On checking a website has since found out it appears she requires a return air ticket to get the tourist visa on arrival. Is this correct.
We could buy a single ticket for the return journey, but it would seem a waste and not sure even that would be acceptable if they want a return ticket
Any help would be really appreciated


----------



## Andy17 (May 30, 2013)

Jordanbasset said:


> I have a residency visa and am currently in Abu Dhabi. My wife will be joining me and has booked a flight to Abu Dhabi in 9 days time. She is, like me, a British citizen. The intention was in the 30 days the tourist visa run for her to get a visa based on my sponsorship.
> On checking a website has since found out it appears she requires a return air ticket to get the tourist visa on arrival.
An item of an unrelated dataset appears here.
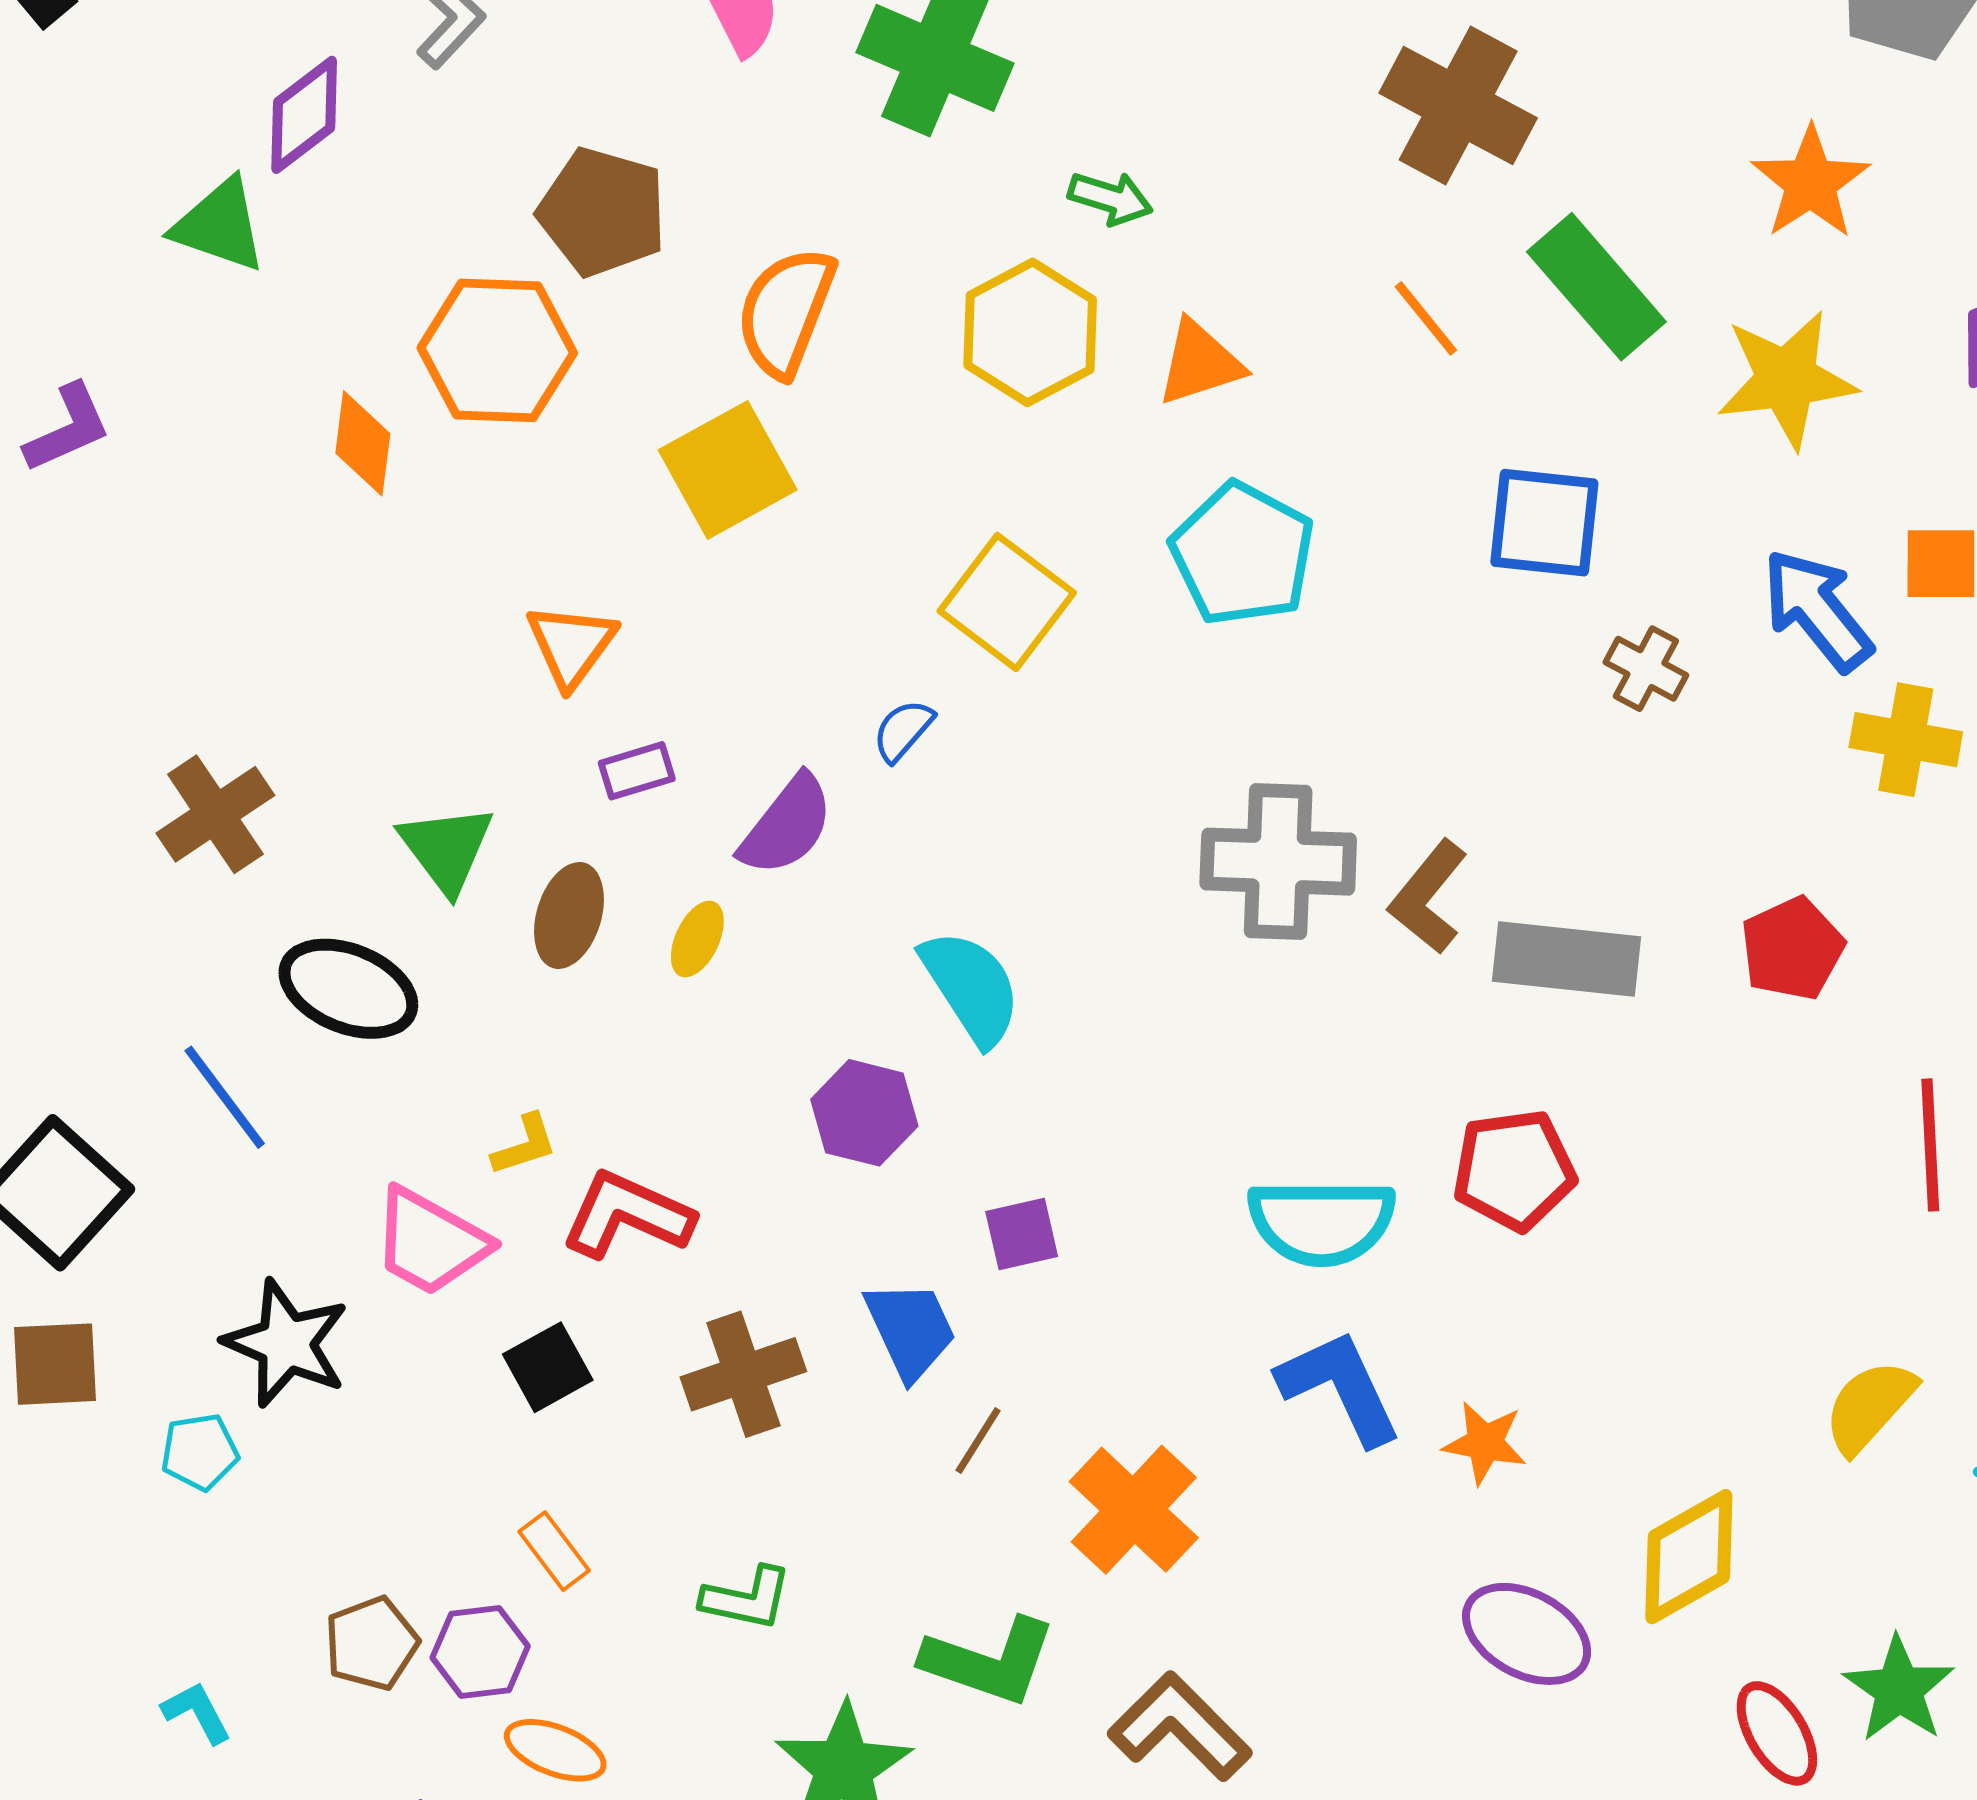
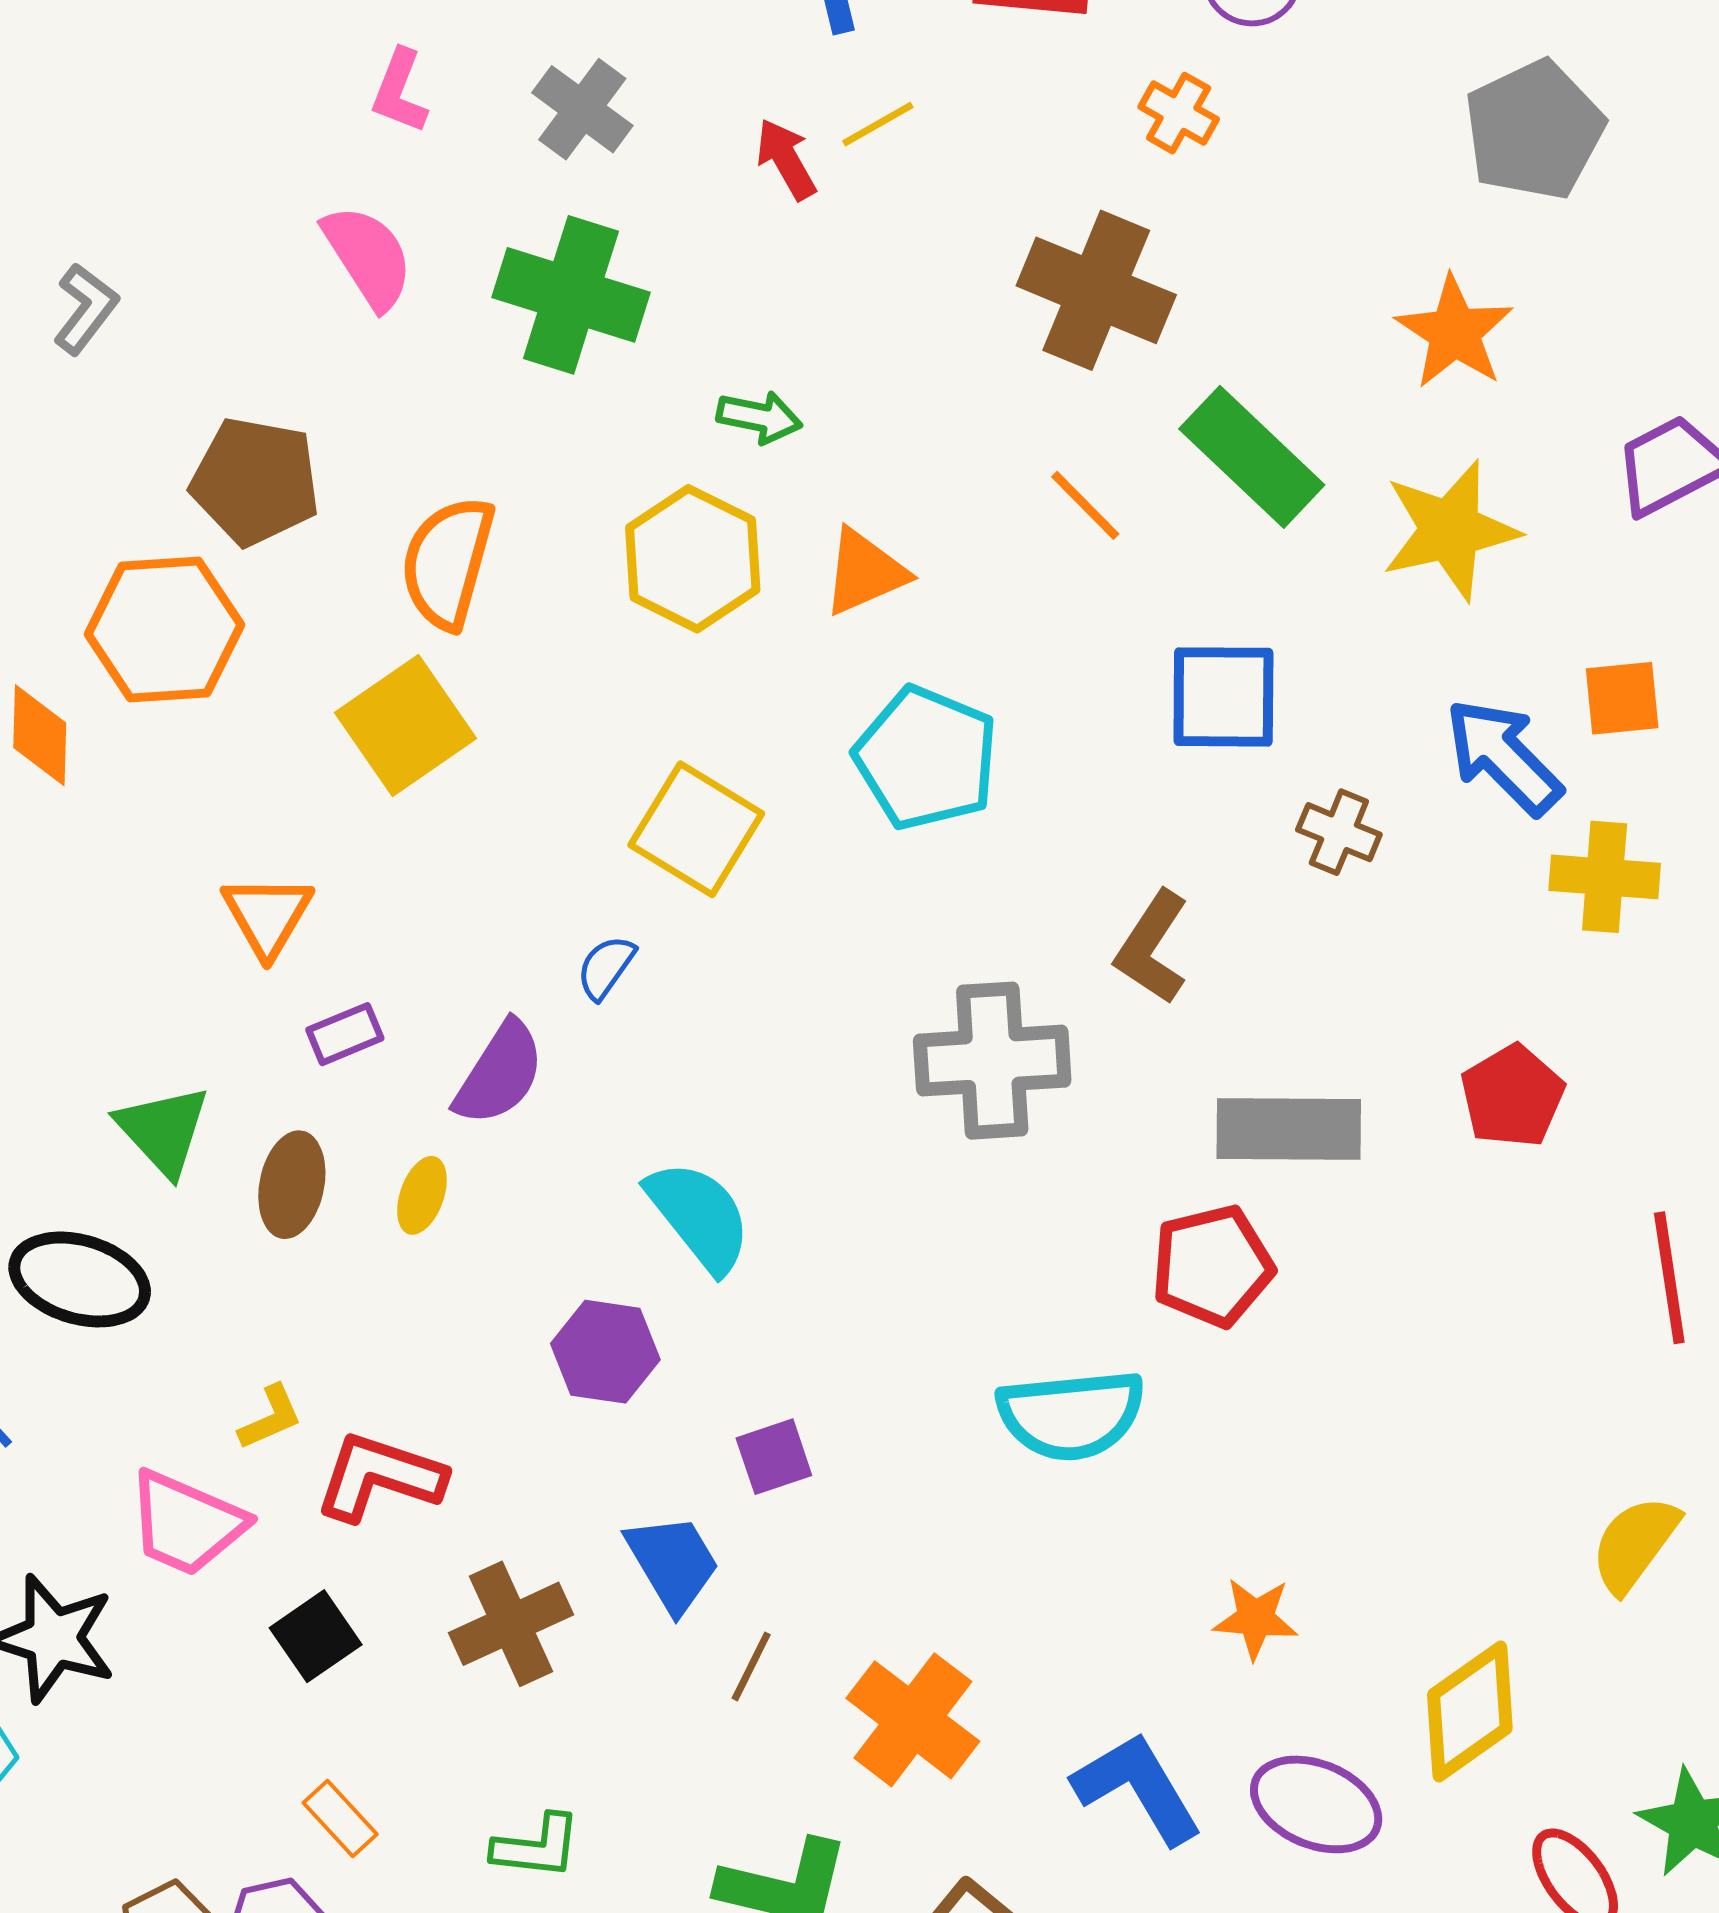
brown L-shape: (1428, 897) -> (1152, 947), moved
red pentagon: (1514, 1170) -> (1212, 1266), moved
blue L-shape: (1340, 1387) -> (1138, 1788), moved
Is this correct.
> We could buy a single ticket for the return journey, but it would seem a waste and not sure even that would be acceptable if they want a return ticket
> Any help would be really appreciated


You do not need a return ticket. They have never checked what ticket either my wife ,who, was my sponsor, or I have had on our first entry, our first return home our return to AD and our next flight back to the UK all of which were one way tickets. They do note your entry into the country and your exit and may notify the sponsor if there is one. Hope this puts your mind at rest.


----------



## Jordanbasset (Jun 11, 2014)

Andy17 said:


> You do not need a return ticket. They have never checked what ticket either my wife ,who, was my sponsor, or I have had on our first entry, our first return home our return to AD and our next flight back to the UK all of which were one way tickets. They do note your entry into the country and your exit and may notify the sponsor if there is one. Hope this puts your mind at rest.


Thanks a lot, that really does help settle my mind, appreciated


----------